Arping gebruiken in scripts
Door in te pakken arping in een lus in een script, kunnen we het over een reeks IP-adressen laten werken. Kopieer de tekst van dit script en sla het op in een bestand met de naam “scan-range.sh”.
U moet het script bewerken en alle exemplaren van 192.168.1 vervangen door het IP-adres van uw netwerk.
#!/bin/bash
for ((device=$1; device<=$2; device++))
do
arping -c 1 192.168.1.$device | grep -E "1 response|1 packets received" > /dev/null
if [ $? == 0 ]; then
echo "192.168.1.$device responded."
else
echo "192.168.1.$device didn't respond."
fi
done
Het script accepteert twee opdrachtregelparameters. Deze worden gebruikt als het laatste octet van de IP-adressen van het bereik dat u wilt gebruiken arping Aan. Dus als je 20 en 30 doorgeeft aan het script, zou de lus beginnen bij 192.168.1.20 en zou eindigen na gebruik van IP-adres 192.168.1.30.
De parameters zijn toegankelijk in het script als $1 en $2. Deze worden gebruikt in een C-stijl for lus. Bij elke draai van de for lus, $device is ingesteld op het volgende IP-adres in het bereik.
Het script gebruikt hetzelfde arping -c formaat dat we al hebben gezien, maar deze keer vragen we alleen om een ​​enkel ARP-verzoek dat naar elk apparaat in het bereik wordt verzonden.
De uitvoer van de arping commando wordt doorgesluisd grep.
De grep syntaxis kan worden vereenvoudigd in uw script. grep zoekt naar een van de twee strings, ofwel “1 respons” of “1 pakketten ontvangen”. Dit komt omdat de testcomputers verschillende versies hadden van: arping erop en ze gebruiken verschillende terminologie. Als grep een van deze zinnen vindt, is de uitgangswaarde nul.
Als je weet van welke zinnen jouw versie is arping gebruikt, kunt u de grep syntaxis door de andere frase te verwijderen.

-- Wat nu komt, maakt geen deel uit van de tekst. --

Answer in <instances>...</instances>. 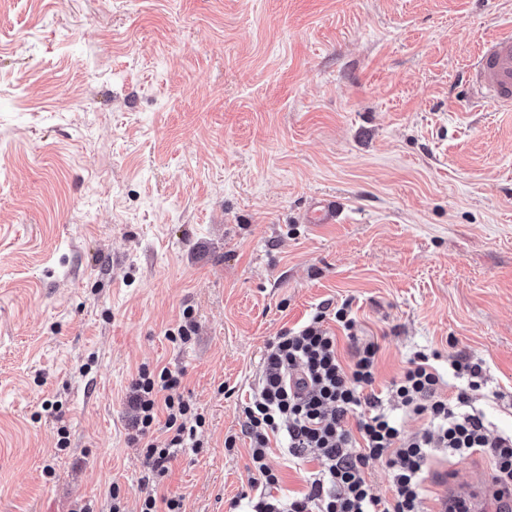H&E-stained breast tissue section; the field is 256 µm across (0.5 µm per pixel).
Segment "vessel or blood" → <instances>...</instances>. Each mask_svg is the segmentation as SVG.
<instances>
[{"mask_svg":"<svg viewBox=\"0 0 512 512\" xmlns=\"http://www.w3.org/2000/svg\"><path fill=\"white\" fill-rule=\"evenodd\" d=\"M468 79L477 98L494 104L499 111L512 112V27L506 26L485 41L468 70ZM343 208L339 201L319 198L305 214L309 224H338ZM436 495L427 505L428 512H446L449 498L469 490L468 480L460 474L441 471L435 479Z\"/></svg>","mask_w":512,"mask_h":512,"instance_id":"1","label":"vessel or blood"}]
</instances>
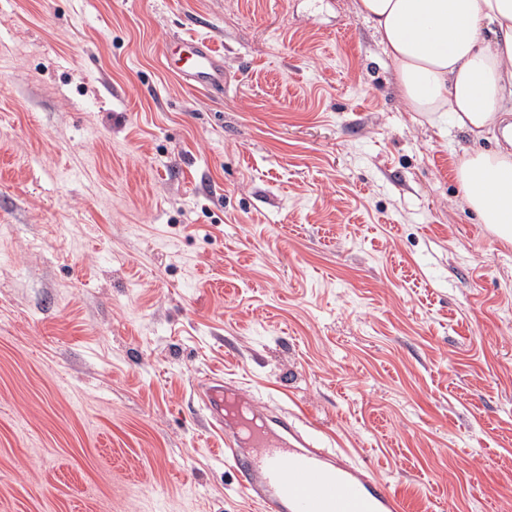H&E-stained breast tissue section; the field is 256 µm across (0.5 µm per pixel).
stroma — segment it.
Segmentation results:
<instances>
[{
  "instance_id": "obj_1",
  "label": "stroma",
  "mask_w": 512,
  "mask_h": 512,
  "mask_svg": "<svg viewBox=\"0 0 512 512\" xmlns=\"http://www.w3.org/2000/svg\"><path fill=\"white\" fill-rule=\"evenodd\" d=\"M357 2L0 0V512H259L211 376L409 512H512V243L454 173L492 143ZM173 47H179L174 54ZM163 61L169 71L196 88L224 91V57L205 38L173 35Z\"/></svg>"
}]
</instances>
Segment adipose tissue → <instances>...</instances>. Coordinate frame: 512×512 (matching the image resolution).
I'll use <instances>...</instances> for the list:
<instances>
[{"instance_id":"1","label":"adipose tissue","mask_w":512,"mask_h":512,"mask_svg":"<svg viewBox=\"0 0 512 512\" xmlns=\"http://www.w3.org/2000/svg\"><path fill=\"white\" fill-rule=\"evenodd\" d=\"M412 111L445 112L455 126L497 140L461 156L467 205L512 242V0H359Z\"/></svg>"}]
</instances>
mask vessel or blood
Returning a JSON list of instances; mask_svg holds the SVG:
<instances>
[{"mask_svg":"<svg viewBox=\"0 0 512 512\" xmlns=\"http://www.w3.org/2000/svg\"><path fill=\"white\" fill-rule=\"evenodd\" d=\"M167 45L163 61L169 71L194 87L223 90L224 58L209 40L175 35ZM201 388L237 484L262 512H405L401 496L369 467L335 449L314 447L288 417L265 416L261 427L225 425V398L242 397L233 382L209 378Z\"/></svg>","mask_w":512,"mask_h":512,"instance_id":"b4317fda","label":"vessel or blood"}]
</instances>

De if verklaring testen $?-een variabele die de afsluitcode bevat van het laatste proces dat eindigde – om te zien of het nul is. Als dat zo is, gebruikt het echo om een ​​bericht van succes naar het terminalvenster af te drukken. Als de test mislukt, grep heeft geen van beide strings gevonden, wat betekent dat het ARP-verzoek is mislukt.
Maak uw script uitvoerbaar met behulp van de chmod commando en de +x keuze.
chmod +x scan-range.sh

We zullen het uitvoeren en het IP-bereik van 15 tot 20 scannen. Op sommige van deze adressen zijn geen apparaten aangesloten, dus we zouden enkele fouten moeten zien. Vergeet niet te gebruiken sudo . We zullen ook proberen om ping het apparaat op 192.168.1.15.

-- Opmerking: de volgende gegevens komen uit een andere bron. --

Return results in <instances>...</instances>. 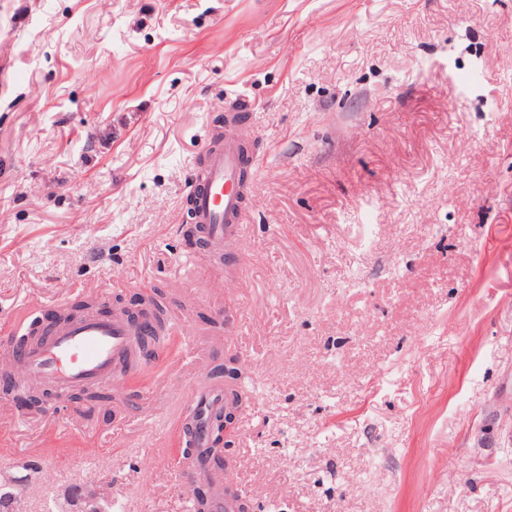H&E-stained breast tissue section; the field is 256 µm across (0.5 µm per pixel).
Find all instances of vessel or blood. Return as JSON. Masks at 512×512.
Masks as SVG:
<instances>
[{
	"instance_id": "1",
	"label": "vessel or blood",
	"mask_w": 512,
	"mask_h": 512,
	"mask_svg": "<svg viewBox=\"0 0 512 512\" xmlns=\"http://www.w3.org/2000/svg\"><path fill=\"white\" fill-rule=\"evenodd\" d=\"M241 116L227 115L223 133L204 136L202 167L190 179L192 220L195 231L208 240L209 267L224 273V293L238 296L244 286L241 273L225 274L226 250L244 243L246 229L240 177L245 159L240 151L243 136ZM151 328L149 321H131L123 309L108 315L87 313L72 320L39 329L36 338L0 340V377L12 380L17 389L30 386L49 387L57 399L99 385L111 394L123 392L128 378L142 361L137 356L141 336ZM208 362H201L191 378L171 375L168 387L175 396L189 403L207 422L211 412L224 405L221 388L207 386ZM184 477L208 479L216 488L212 512H236L225 488L235 486L237 475L233 465L221 471L205 469L199 461L185 460Z\"/></svg>"
}]
</instances>
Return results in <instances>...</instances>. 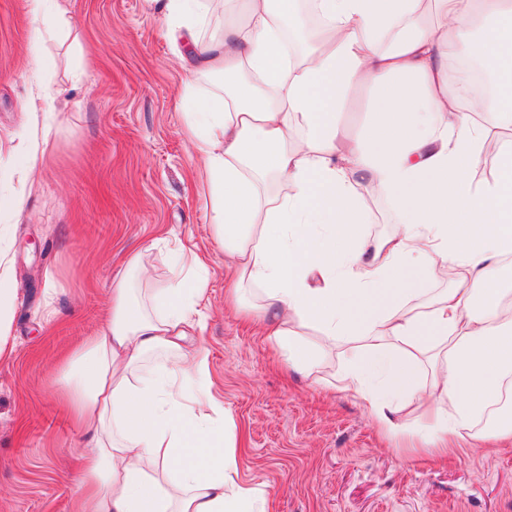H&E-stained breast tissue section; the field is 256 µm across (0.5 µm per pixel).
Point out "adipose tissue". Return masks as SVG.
I'll return each mask as SVG.
<instances>
[{
    "mask_svg": "<svg viewBox=\"0 0 512 512\" xmlns=\"http://www.w3.org/2000/svg\"><path fill=\"white\" fill-rule=\"evenodd\" d=\"M36 38L69 33L60 0H27ZM166 0L173 36L193 56L185 135L197 154L215 236L232 260L230 297L259 321L288 365L318 372L331 346L352 343L334 386L388 435L420 408V449L512 437V303L497 270L512 255V148L499 171L468 173L489 140L512 129V0H311L326 24L295 59L284 22L298 0ZM224 15L218 37L198 31ZM492 75L489 120L463 106L454 58ZM223 90L197 95L198 77ZM367 89L370 119L355 137L338 120ZM385 196L397 230L376 243L355 185ZM179 274L160 286L129 252L111 281L104 322L62 365L57 389L84 428L87 457L76 512H265L239 478L235 423L211 390L197 306L206 262L172 249ZM456 286L425 308L407 305L423 281ZM317 340L303 339V330ZM169 359L152 370V355ZM429 367L428 386L419 382Z\"/></svg>",
    "mask_w": 512,
    "mask_h": 512,
    "instance_id": "obj_1",
    "label": "adipose tissue"
}]
</instances>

sudo ./scan-range.sh 15 20
ping 192.168.1.15

We krijgen een mix van successen en mislukkingen, zoals u zou doen op elk netwerk. Maar merk op dat hoewel het apparaat op 192.168.1.15 reageert op het ARP-verzoek van laag twee, het niet reageert op laag drie ping verzoek.
Als u het apparaat had gepingd en de storing had opgemerkt, zou u waarschijnlijk geneigd zijn te controleren of het online was aangesloten en of u ping uit van apparaat 192.168.1.15.
Maar met arping u kunt controleren of deze is aangesloten, online en toegankelijk is via het netwerk. Dat zou uw probleemoplossing begeleiden om te beginnen met het onderzoeken van problemen met routering en ARP-tabel.
Een dieper inzicht
Er zijn veel lagen aan de netwerkui. Als ping brengt je nergens, laat een laag vallen en kijk wat arping kan je vertellen.